The “added value” provided by the routers is that each router can store request/reply messages in a persistent store, such as a database. If any process—the client, one of the routers or a server—dies during the delegation of request/reply messages then the persistent storage of the messages means that the delegation can continue when the dead process is restarted.
Several policies (Section 16.1) can be used to control the QoS of message delivery:
- The RoutingPolicy type controls whether or not requests to IORs with an embedded routing TaggedComponent are sent “normally” or via the routers. The ROUTER_NONE value means that the requests are sent directly to the target IOR. The ROUTE_FORWARD value means that the request is delivered via routers. The ROUTE_STORE_AND_FORWARD value means that the routers store messages persistently, in order to provide TII.
- The MaxHopsPolicy type is used to specify an upper limit on the number of “hops” (delegations from one router to another) that can occur when delivering a message.
- The QueueOrderPolicy type is used to tell routers in which order they should delegate messages. For example, they can delegate messages in first-come, first-served (FIFO) order, in order of a priority associated with each message, or in the “deadline” order (of when messages will timeout).
16.4 Further Reading
- There is one exception to this.
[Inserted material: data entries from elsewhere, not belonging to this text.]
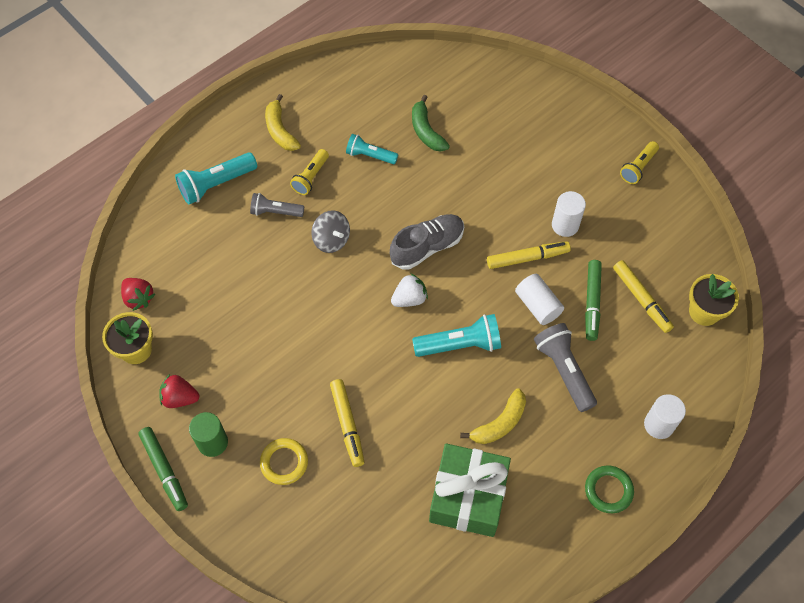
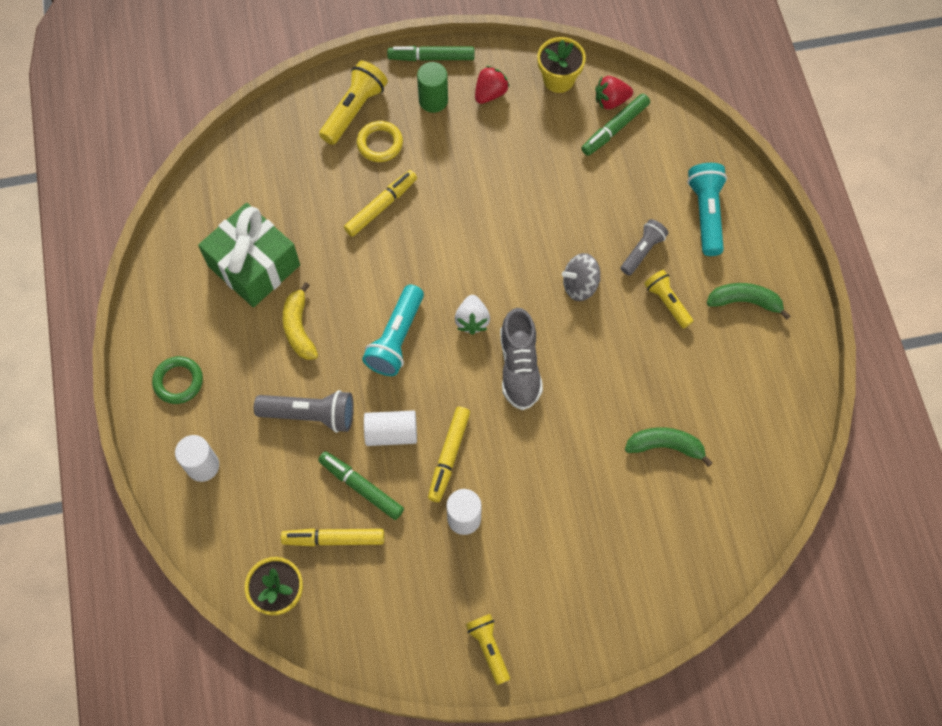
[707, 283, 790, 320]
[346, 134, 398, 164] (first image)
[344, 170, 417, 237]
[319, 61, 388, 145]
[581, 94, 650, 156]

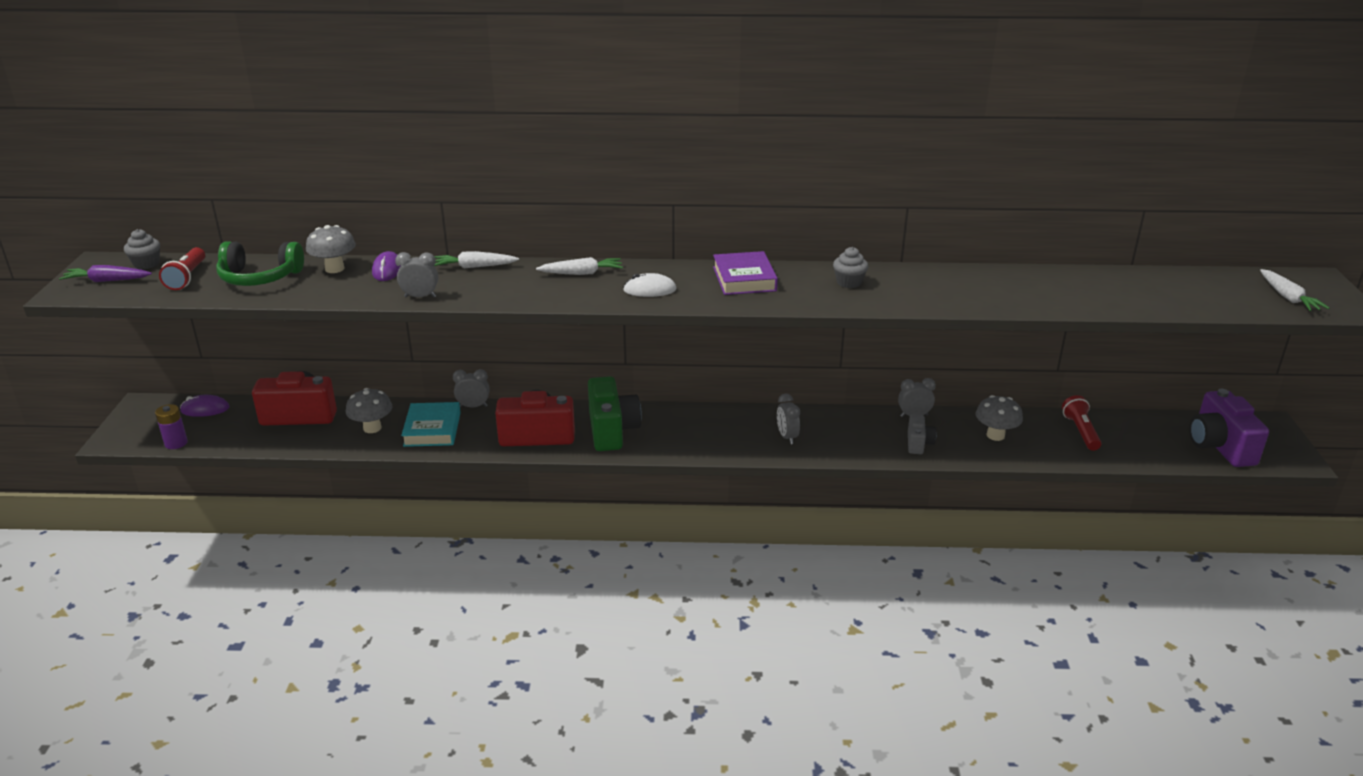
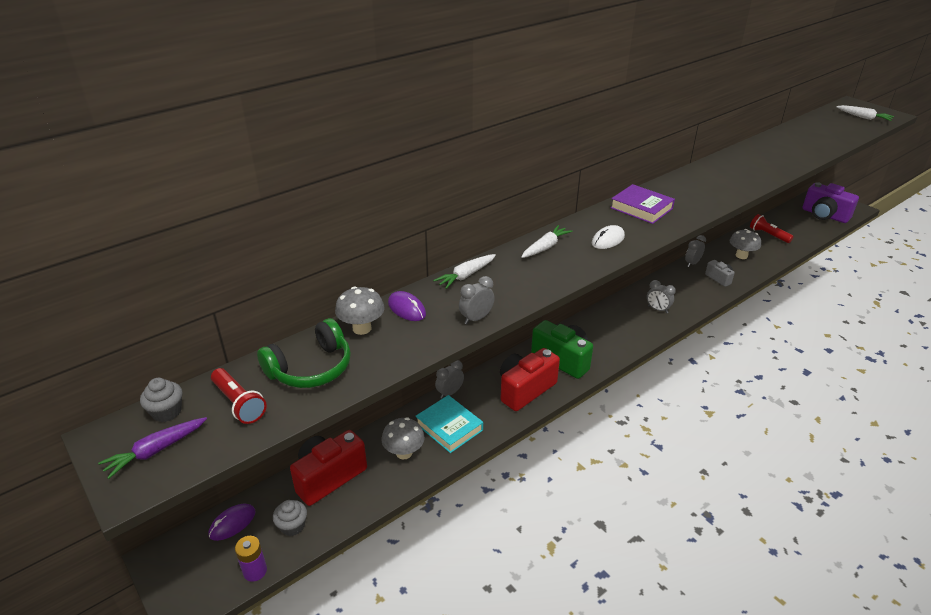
[273, 500, 307, 536]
The Java-based JacORB product has added experimental support for AMI. The experience gained by the JacORB development team in doing this is likely to be fed back into the OMG standardization process for enhancing the IDL-to-Java mapping in order to support AMI.
- As will be mentioned soon, AMI is implemented entirely within the CORBA runtime system of the client application. Because of this, the reply message will always be sent from the server to the CORBA runtime system of the client from which the request originated; it is the CORBA runtime system in the client that then invokes the reply on the callback object, which can be in the same client process or in another application.